#### YOUR INSTRUCTIONS:
Rewrite the source text of every listing below, replacing "训练伙伴" with "健身搭档" and keeping everything else the same. Leave the pictures out of your answer.

(Saved entries)
--------------------------------------------------

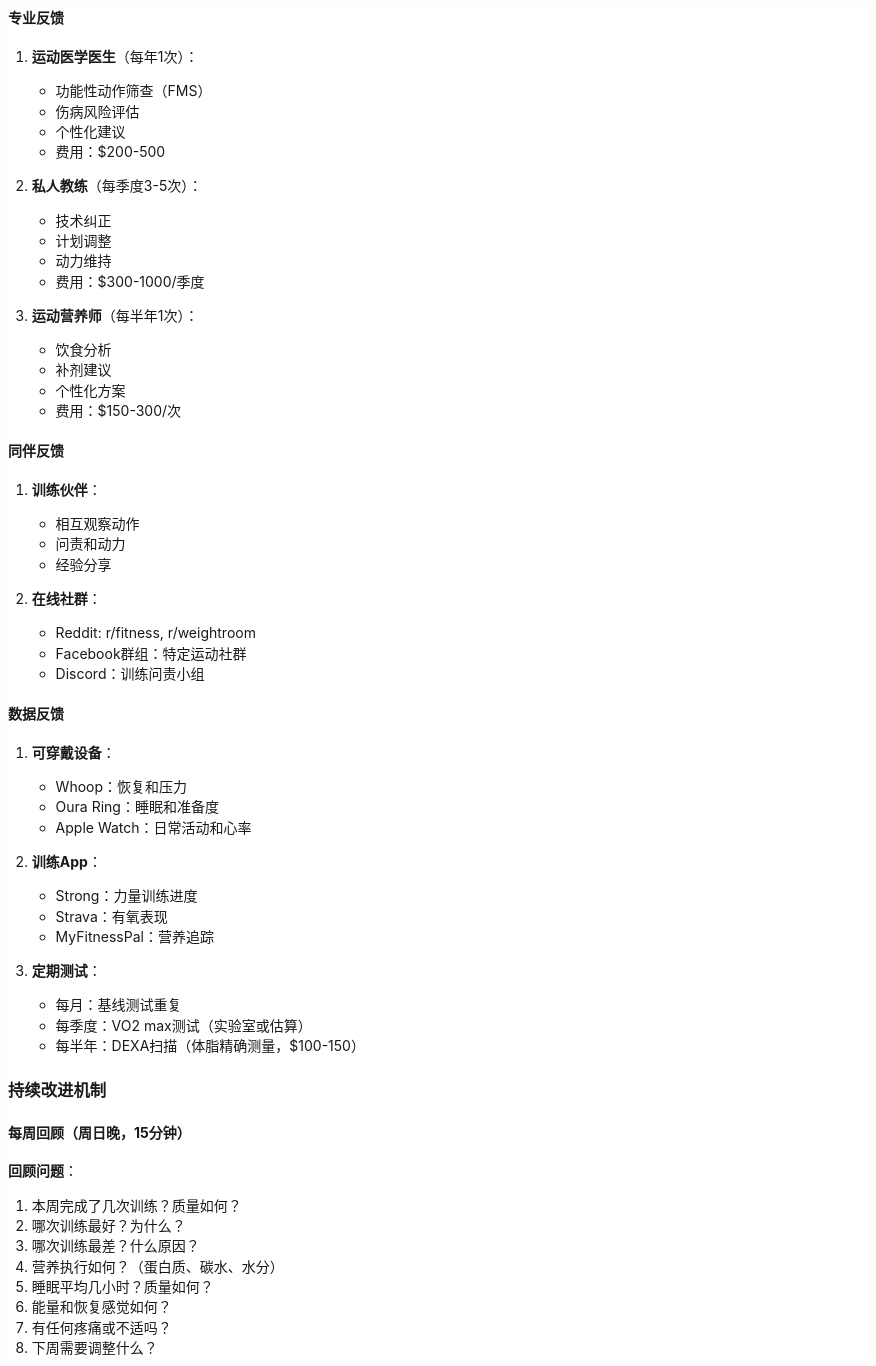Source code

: #### 专业反馈
1. **运动医学医生**（每年1次）：
   - 功能性动作筛查（FMS）
   - 伤病风险评估
   - 个性化建议
   - 费用：$200-500

2. **私人教练**（每季度3-5次）：
   - 技术纠正
   - 计划调整
   - 动力维持
   - 费用：$300-1000/季度

3. **运动营养师**（每半年1次）：
   - 饮食分析
   - 补剂建议
   - 个性化方案
   - 费用：$150-300/次

#### 同伴反馈
1. **训练伙伴**：
   - 相互观察动作
   - 问责和动力
   - 经验分享

2. **在线社群**：
   - Reddit: r/fitness, r/weightroom
   - Facebook群组：特定运动社群
   - Discord：训练问责小组

#### 数据反馈
1. **可穿戴设备**：
   - Whoop：恢复和压力
   - Oura Ring：睡眠和准备度
   - Apple Watch：日常活动和心率

2. **训练App**：
   - Strong：力量训练进度
   - Strava：有氧表现
   - MyFitnessPal：营养追踪

3. **定期测试**：
   - 每月：基线测试重复
   - 每季度：VO2 max测试（实验室或估算）
   - 每半年：DEXA扫描（体脂精确测量，$100-150）

### 持续改进机制

#### 每周回顾（周日晚，15分钟）

**回顾问题**：
1. 本周完成了几次训练？质量如何？
2. 哪次训练最好？为什么？
3. 哪次训练最差？什么原因？
4. 营养执行如何？（蛋白质、碳水、水分）
5. 睡眠平均几小时？质量如何？
6. 能量和恢复感觉如何？
7. 有任何疼痛或不适吗？
8. 下周需要调整什么？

--------------------------------------------------

#### FINISHED TASK:
Source code

: #### 专业反馈
1. **运动医学医生**（每年1次）：
   - 功能性动作筛查（FMS）
   - 伤病风险评估
   - 个性化建议
   - 费用：$200-500

2. **私人教练**（每季度3-5次）：
   - 技术纠正
   - 计划调整
   - 动力维持
   - 费用：$300-1000/季度

3. **运动营养师**（每半年1次）：
   - 饮食分析
   - 补剂建议
   - 个性化方案
   - 费用：$150-300/次

#### 同伴反馈
1. **健身搭档**：
   - 相互观察动作
   - 问责和动力
   - 经验分享

2. **在线社群**：
   - Reddit: r/fitness, r/weightroom
   - Facebook群组：特定运动社群
   - Discord：训练问责小组

#### 数据反馈
1. **可穿戴设备**：
   - Whoop：恢复和压力
   - Oura Ring：睡眠和准备度
   - Apple Watch：日常活动和心率

2. **训练App**：
   - Strong：力量训练进度
   - Strava：有氧表现
   - MyFitnessPal：营养追踪

3. **定期测试**：
   - 每月：基线测试重复
   - 每季度：VO2 max测试（实验室或估算）
   - 每半年：DEXA扫描（体脂精确测量，$100-150）

### 持续改进机制

#### 每周回顾（周日晚，15分钟）

**回顾问题**：
1. 本周完成了几次训练？质量如何？
2. 哪次训练最好？为什么？
3. 哪次训练最差？什么原因？
4. 营养执行如何？（蛋白质、碳水、水分）
5. 睡眠平均几小时？质量如何？
6. 能量和恢复感觉如何？
7. 有任何疼痛或不适吗？
8. 下周需要调整什么？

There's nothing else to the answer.